◆ Passage for review
This is a project to to measure the scale speed and acceleration of a model train moving along a piece of straight track. I hope I've managed to document it such that someone just starting out with their Arduino adventure can follow along and create their own. If you're not a beginner you'll likely want to skim through rather than completely read this readme. The timings required can be made either by using three gates (detecting a train being a specific spot) or four blocks (detecting a train being in a specific part of the track). You can choose to only measure speed, in which case you need one less detector.
Why?
The Physics & Maths
The Electronics & Tunnel
Options
By measuring the scale speed of a train you're able to more easily speed match across a fleet of DCC equipped locomotives, or learn what a realistic running speed looks like. By also measuring acceleration you're able to automate the speed matching (if you're feeling adventurous) by only paying attention to readings once the train has clearly reached the desired speed step or learn how not to make your passengers spill their coffee.
We're going to assume that the track is a 20cm long straight length (curves are possible you just need to be careful with measuring how far the train travels between different triggers - the maths is then the same). Physicists normally love simplifying things down to spheres in a vacuum, however for us it's simpler to consider our train to be a solid cube travelling along a straight line (our track). The fact the front of our train isn't exactly a cube doesn't matter as assuming the detectors are all the same then they will be triggered when the same part of the train is at the spot we care about.
As we learnt and school speed is calculated by dividing distance travelled by time taken.
s = d ÷ t
To keep things simple we'll stick to metric so we end up with a measurement in m/s (meters per second). Since we know the distance between our triggers it's as simple is timing how long elapses between two triggers being triggered.

◆ Required actions
1. Summarize the model train speed project write-up in two sentences.
2. Pick up the model train speed write-up right after its last sentence and carry it on for a paragraph or two.
The entries come from a different source than the write-up.

◆ Data for analysis
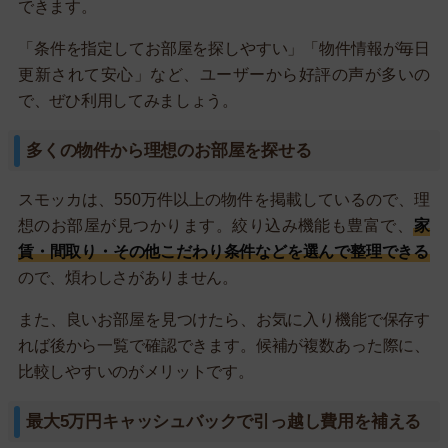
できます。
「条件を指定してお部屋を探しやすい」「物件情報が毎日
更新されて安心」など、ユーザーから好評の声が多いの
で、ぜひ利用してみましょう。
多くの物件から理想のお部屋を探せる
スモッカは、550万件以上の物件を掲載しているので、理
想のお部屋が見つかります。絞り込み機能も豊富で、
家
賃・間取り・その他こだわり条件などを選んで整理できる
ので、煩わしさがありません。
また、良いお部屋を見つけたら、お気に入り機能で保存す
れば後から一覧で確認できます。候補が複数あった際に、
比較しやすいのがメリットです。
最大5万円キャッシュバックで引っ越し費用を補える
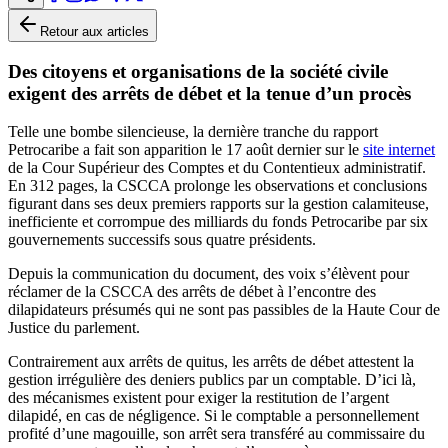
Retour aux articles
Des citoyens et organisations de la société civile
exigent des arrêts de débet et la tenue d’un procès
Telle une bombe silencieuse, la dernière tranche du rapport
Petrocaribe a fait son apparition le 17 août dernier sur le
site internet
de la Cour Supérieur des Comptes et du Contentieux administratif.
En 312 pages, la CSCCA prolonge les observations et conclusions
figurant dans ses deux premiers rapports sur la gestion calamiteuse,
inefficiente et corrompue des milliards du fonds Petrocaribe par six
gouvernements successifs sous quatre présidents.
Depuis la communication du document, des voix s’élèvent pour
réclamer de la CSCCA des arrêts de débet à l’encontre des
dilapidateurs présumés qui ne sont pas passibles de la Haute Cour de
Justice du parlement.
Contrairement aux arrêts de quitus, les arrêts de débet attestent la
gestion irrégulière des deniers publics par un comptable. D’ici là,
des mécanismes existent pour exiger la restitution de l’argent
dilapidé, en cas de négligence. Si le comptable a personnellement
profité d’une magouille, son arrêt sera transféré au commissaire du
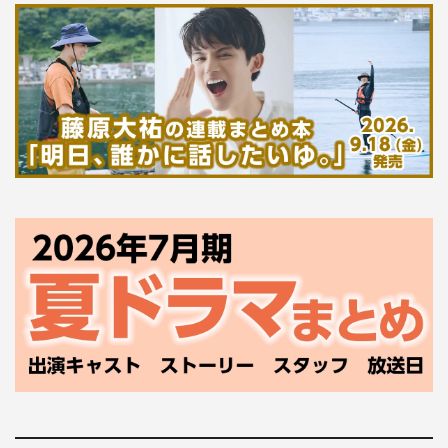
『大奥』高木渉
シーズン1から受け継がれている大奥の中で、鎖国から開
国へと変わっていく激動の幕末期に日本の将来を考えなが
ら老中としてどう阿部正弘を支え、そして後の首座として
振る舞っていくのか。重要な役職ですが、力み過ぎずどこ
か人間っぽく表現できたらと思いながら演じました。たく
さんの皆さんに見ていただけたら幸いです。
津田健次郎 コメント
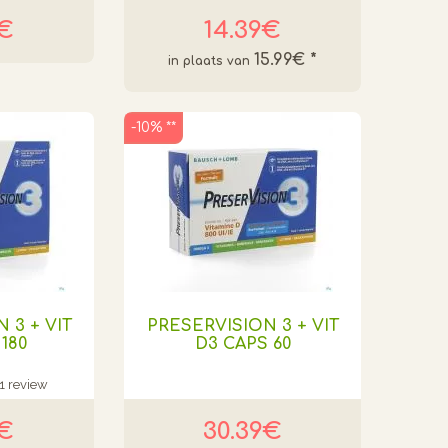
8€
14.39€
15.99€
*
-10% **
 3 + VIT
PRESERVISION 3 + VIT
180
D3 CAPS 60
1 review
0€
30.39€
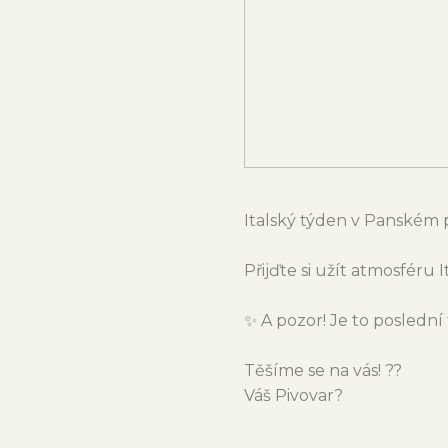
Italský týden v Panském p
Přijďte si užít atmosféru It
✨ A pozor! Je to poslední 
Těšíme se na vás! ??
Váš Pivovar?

◆ Results for each task
1. The write-up describes an Arduino project that measures the scale speed and acceleration of a model train on straight track, using either three gates or four blocks, with one fewer detector needed if only speed is measured. Measuring scale speed helps with speed matching DCC-equipped locomotives or learning realistic running speeds, and the math treats the train as a solid cube on a 20cm straight track, finding speed by dividing the distance between triggers by the time between them.

2.
In the same way as speed measures the rate at which distance changes acceleration measures the rate at which speed changes, since we're working in metric this is in meters per second per second or m/s² (in the following formula Δ represents the change in a value).
a = Δs ÷ t
At this point we can do some conversions to get from m/s and m/s² into something a bit more meaningful:
- To get Km/h or Km/h/s multiply by 3.6 × scale
- To get mph or mph/s multiply by 2.236936 × scale
Now we now the basics, let's discover how to use three detectors to measure three speeds and one acceleration:
d₁ is the distance between the first two triggers.
d₂ is the distance between the last two triggers.
d is the total distance (d₁ + d₂).
t₁ is the time between the first two triggers.
t₂ is the time between the last two triggers.
t is the total time (t₁ + t₂).
s₁ is the speed between the first two triggers.
s₂ is the speed between the last two triggers.
s is the speed between the first and last detector.
a is the acceleration between the first and last detector.
From the above we can easily calculate our speeds using:
s₁ = d₁ ÷ t₁
s₂ = d₂ ÷ t₂
s = d ÷ t
From here we have to understand that if the train is accelerating at a constant rate (which we're going to assume it is to keep things simple) then the speeds s₁ and s₂ occur at the times ½t₁ and ½t₂ (that is to say half way through each gap between detectors). We can therefore calculate the speed change and acceleration using:
Δs = s₂ - s₁
a = Δs ÷ ½t
There are two methods of measuring the time, depending on which style of train detection makes the most sense for your use case. I'll only describe the measurements for a train moving left to right but the code can also handle a train running right to left.
Either we can setup three gates to detect when the train is a particular point of the track. Timer 1 is started when gate 0 is triggered and stopped when gate 1 is triggered. Timer 2 is started when gate 1 in triggered and stopped when gate 2 is triggered.
Or we can setup four blocks of track to detect when a train is present in them (we only actually care about the length of two of them). Timer 1 is started when track 1 becomes occupied and stopped when track 2 becomes occupied. Timer 2 is started when track 2 is occupied and stopped when track 3 is occupied.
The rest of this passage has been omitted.